I had friends at a very popular fraternity at a major college (and later served on a discipline board). This fraternity had a series of violations. Mainly underage drinking, poor grades, and complaints from girls (nothing even close to rape). So just a series of dumbass fraternity guys acting like dumbass fraternity guys. Seriously what do you expect when putting 20-200 guys between 18-22 in the same housing.
For these smaller infractions the school will warn both the local charter and the fraternity national headquarters. Each school has its own rules. So I can't say that one violation at one school is handled the same as another. Also when I say a school has rules I am being very liberal. [A school will have an advisory/disciplinary committee that will basically do whatever it wants]
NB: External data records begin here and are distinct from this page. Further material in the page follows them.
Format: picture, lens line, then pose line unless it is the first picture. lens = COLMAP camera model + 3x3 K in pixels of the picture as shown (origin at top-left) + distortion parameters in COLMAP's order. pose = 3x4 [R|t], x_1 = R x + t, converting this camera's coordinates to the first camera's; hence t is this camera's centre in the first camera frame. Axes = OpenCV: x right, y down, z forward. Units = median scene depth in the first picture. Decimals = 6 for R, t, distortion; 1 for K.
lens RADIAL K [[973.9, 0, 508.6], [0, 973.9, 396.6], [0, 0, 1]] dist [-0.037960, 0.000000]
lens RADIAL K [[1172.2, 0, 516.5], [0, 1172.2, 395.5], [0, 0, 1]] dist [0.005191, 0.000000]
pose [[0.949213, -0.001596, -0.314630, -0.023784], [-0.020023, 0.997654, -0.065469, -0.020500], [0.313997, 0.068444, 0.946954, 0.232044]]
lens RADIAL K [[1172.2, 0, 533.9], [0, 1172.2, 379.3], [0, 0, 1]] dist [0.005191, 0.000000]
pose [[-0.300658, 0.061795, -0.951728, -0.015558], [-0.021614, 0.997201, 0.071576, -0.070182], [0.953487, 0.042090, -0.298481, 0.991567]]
A school may have outlined several examples of violations (hazing, drinking, grades...) and then their punishment for those. But I have first hand seen how hazing has turned into - boys will be boys - because someone on the committee went to school with one of the boy's fathers. Or another dad makes a big contribution right after he got in trouble.
So a school may do pretty much whatever it wants from putting a fraternity/sorority on probation, from expelling members of that fraternity, from taking the charter away from the fraternity. And it doesn't matter if the house is off campus or not. In the case I mentioned above, the fraternity owned a house about a half mile off campus. The university read the boys the riot act, said they were closed, or they could leave the school.
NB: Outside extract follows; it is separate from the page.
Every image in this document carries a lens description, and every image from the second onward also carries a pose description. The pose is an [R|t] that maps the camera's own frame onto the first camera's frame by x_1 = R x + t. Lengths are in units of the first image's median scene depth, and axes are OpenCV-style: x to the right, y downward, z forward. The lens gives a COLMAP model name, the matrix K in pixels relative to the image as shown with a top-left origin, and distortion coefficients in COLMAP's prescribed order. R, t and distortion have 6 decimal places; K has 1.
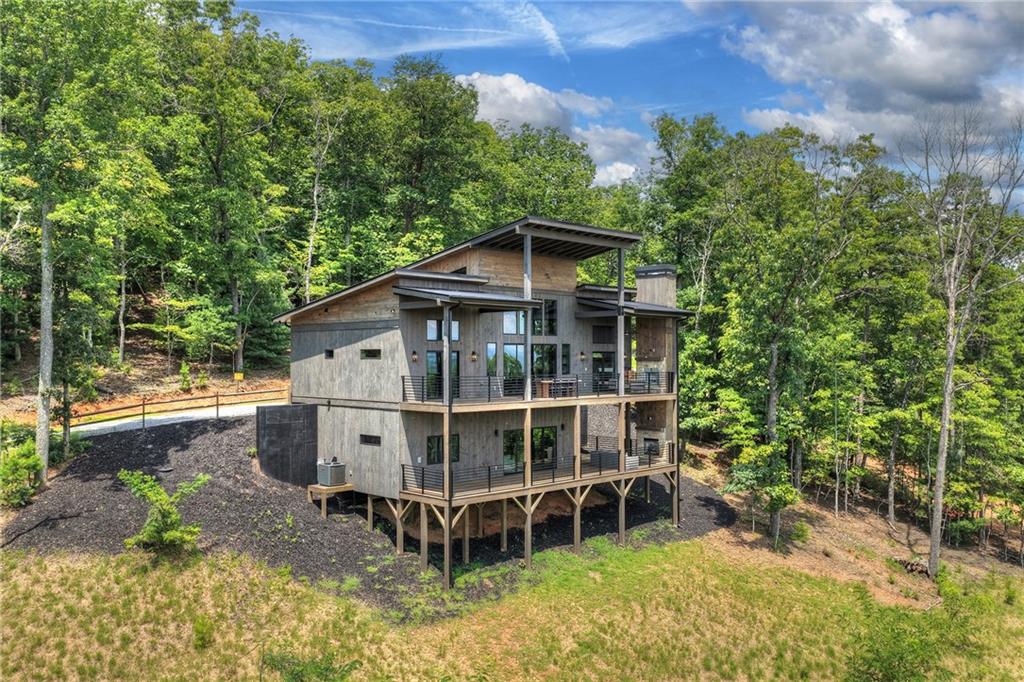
lens RADIAL K [[853.1, 0, 507.7], [0, 853.1, 343.4], [0, 0, 1]] dist [0.002564, 0.012446]
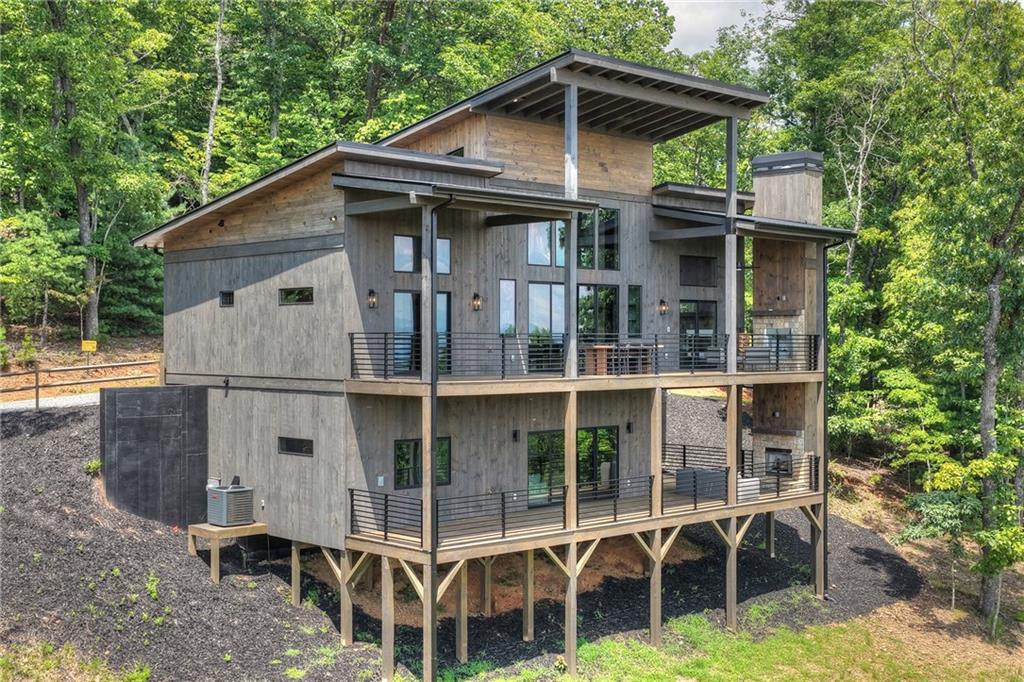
lens RADIAL K [[1249.0, 0, 508.5], [0, 1249.0, 339.9], [0, 0, 1]] dist [-0.003558, 0.014153]
pose [[0.999870, 0.001611, -0.016053, -0.004436], [-0.001383, 0.999899, 0.014178, 0.027150], [0.016074, -0.014154, 0.999771, 0.151253]]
I have first hand seen both good and bad things happen using the school system as reinforcement.
Good
- School can act much faster than our court system
- School can make people "testify" (based on most honor codes)
- School usually has some reasonably smart people making decisions
Bad
- It is easy to cover things up. I had a friend get assaulted on campus. The campus police did next to nothing and it didn't get reported as an assault to the actual police because the university was worried about their crime stats. Friend found out nothing was happening, so reported to the police... case was too cold by then to get much traction.
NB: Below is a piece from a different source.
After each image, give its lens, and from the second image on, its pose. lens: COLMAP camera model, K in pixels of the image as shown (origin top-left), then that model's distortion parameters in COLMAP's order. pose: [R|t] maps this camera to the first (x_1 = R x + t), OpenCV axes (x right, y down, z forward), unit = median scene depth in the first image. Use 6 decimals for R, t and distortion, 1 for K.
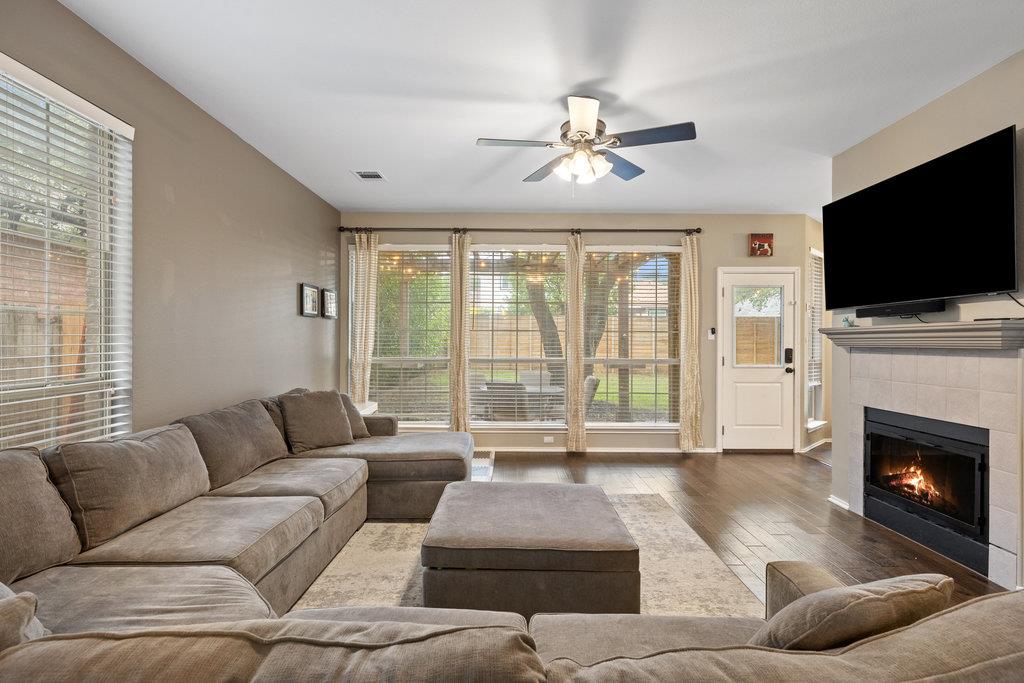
lens RADIAL K [[491.5, 0, 514.4], [0, 491.5, 341.3], [0, 0, 1]] dist [-0.000113, 0.000017]
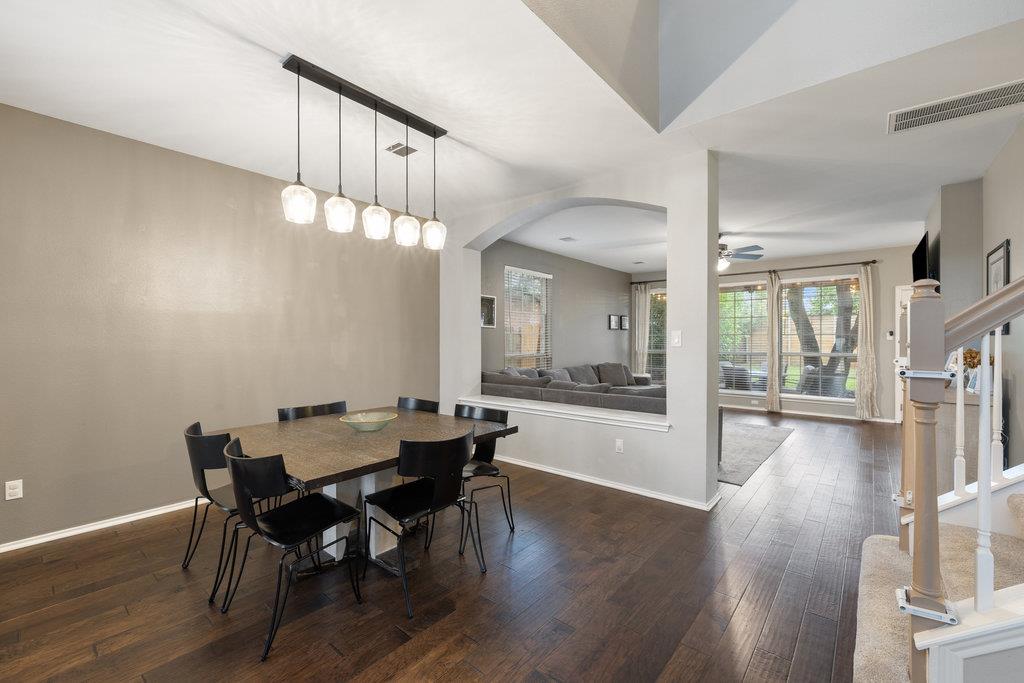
lens RADIAL K [[433.4, 0, 511.8], [0, 433.4, 342.0], [0, 0, 1]] dist [-0.000086, -0.000017]
pose [[0.765963, -0.000257, -0.642885, 0.380723], [0.002843, 0.999991, 0.002989, -0.004208], [0.642879, -0.004117, 0.765957, -0.606464]]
- One influential person can taint any committee. Several times I was told to vote a certain way (or I wouldn't be on said committee in future). Let it be known after I refused once that 3 committee spots were cut including mine - and then 3 months later 5 committee spots were opened.
- Once things hit the press a school will do damage control not get to the bottom of what was actually happening. See the Duke lacrosse team as a perfect example.
Answer in short: The school will threaten to kick out any students that don't abide by their rules. So even if a "fraternity" isn't nationally chartered and doesn't have any direct correlation with the school the school can still have said fraternity disbanded or the members face expulsion. This threat happens all the time but is hardly ever enacted on. The students really have no discourse except for talking to the press (which in some schools can lead to expulsion).